The two men – Vun Vann, 25, and Sok Samay, 38 – are from Trapaing Prasat district’s Chey Nivoath village.
Major Sok Rith, deputy chief of the district police, said the men had likely been hired by local timber traders to log Siamese rosewood, which can fetch sky-high sums when sold on to Chinese and Vietnamese buyers.
“Our police have educated the villagers about not crossing the borders to cut trees in Thailand . . . but some of them don’t listen to us,” Rith said.
So far this year, eight people have allegedly been killed by Thai security forces after entering Thailand illegally to log rosewood while a further 20 have been reported injured, according to local rights group Adhoc.
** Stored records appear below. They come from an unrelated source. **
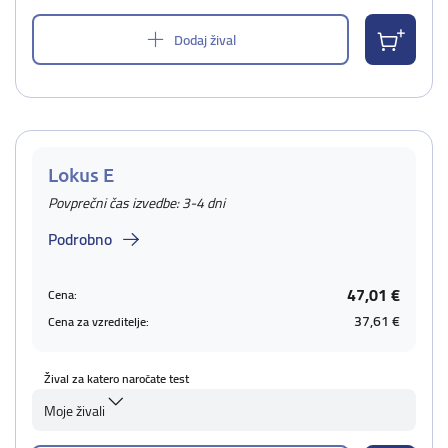
Dodaj žival
Lokus E
Povprečni čas izvedbe: 3-4 dni
Podrobno
47,01 €
Cena:
37,61 €
Cena za vzreditelje:
Žival za katero naročate test
Moje živali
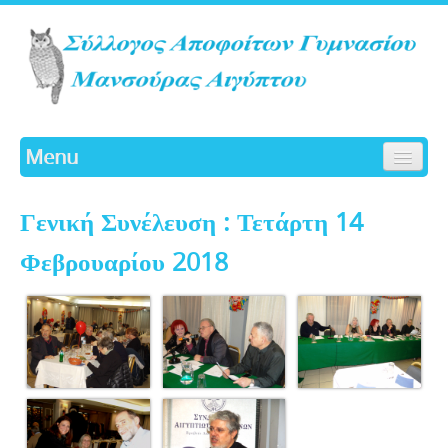
Menu
ΑΡΧΙΚΗ
Γενική Συνέλευση : Τετάρτη 14
ΙΣΤΟΡΙΚΟ
ΓΛΑΥΚΑ
Φεβρουαρίου 2018
ΔΡΑΣΤΗΡΙΟΤΗΤΕΣ
ΔΙΟΙΚΗΤΙΚΟ ΣΥΜΒΟΥΛΙΟ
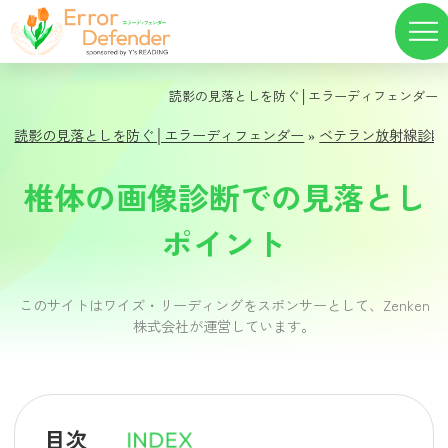
読影の見落としを防ぐ│エラーディフェンダー
読影の見落としを防ぐ│エラーディフェンダー
»
ベテラン放射線診断
椎体の画像診断での見落とし
ポイント
このサイトはワイズ・リーディングをスポンサーとして、Zenken
株式会社が運営しています。
目次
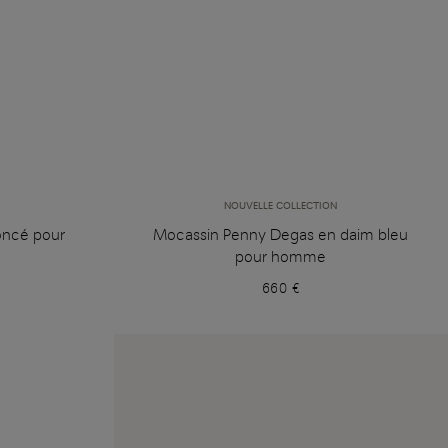
NOUVELLE COLLECTION
oncé pour
Mocassin Penny Degas en daim bleu
pour homme
660 €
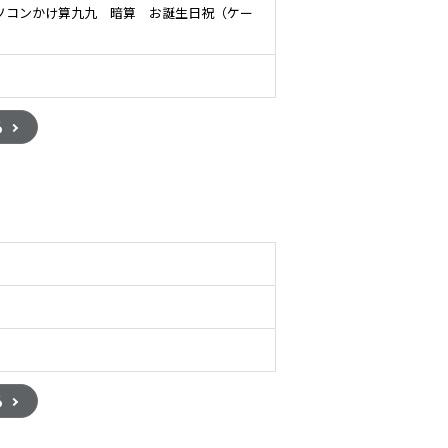
ソコンかけ算九九 暗算 お誕生日祝（ケー
る
る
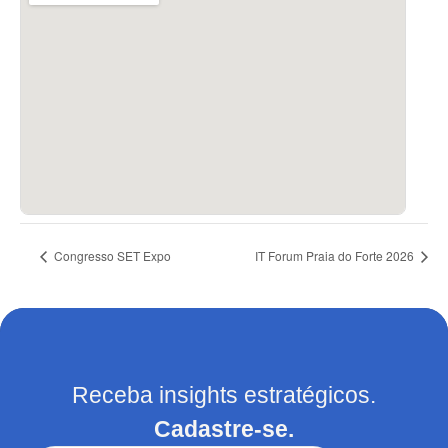
Congresso SET Expo
IT Forum Praia do Forte 2026
Receba insights estratégicos.
Cadastre-se.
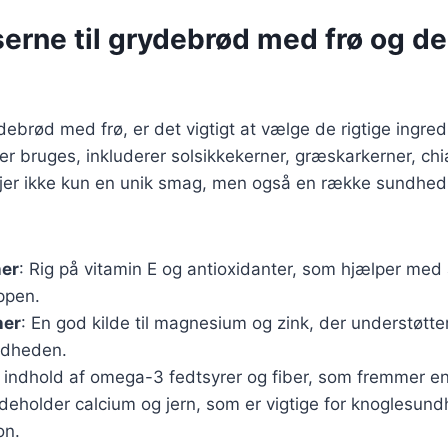
erne til grydebrød med frø og de
ebrød med frø, er det vigtigt at vælge de rigtige ingre
der bruges, inkluderer solsikkekerner, græskarkerner, ch
lføjer ikke kun en unik smag, men også en række sundh
ner
: Rig på vitamin E og antioxidanter, som hjælper med
oppen.
ner
: En god kilde til magnesium og zink, der understøt
ndheden.
t indhold af omega-3 fedtsyrer og fiber, som fremmer en
ndeholder calcium og jern, som er vigtige for knoglesun
on.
Srey Narin, the NGO’s Oddar Meanchey coordinator, said that the area around where the two men were inured yesterday had seen the highest number of incidents.
“I think the main reason that the provincial police could not stop villagers from illegally entering Thailand to cut trees is because they [the authorities] are behind the luxury timber businesses in the province,” Narin said.
“They get benefits from them, so they allow villagers to log.”
A Thai Foreign Ministry spokesman did not respond to a request for comment.
In June, an Australian researcher found that the modern Cambodian state has been shaped by the collection of money from illegal logging, which has profited a relatively small politically connected elite and ensured the ruling party’s grip on the state apparatus.
The study reported staggering incomes from logging operations, including estimated daily revenue of $500,000 from a single timber business in Mondulkiri province.
Prime Minister Hun Sen passed a decree in 2013 explicitly banning the harvesting, transportation and sale of Siamese rosewood in Cambodia without the issuance of special permits.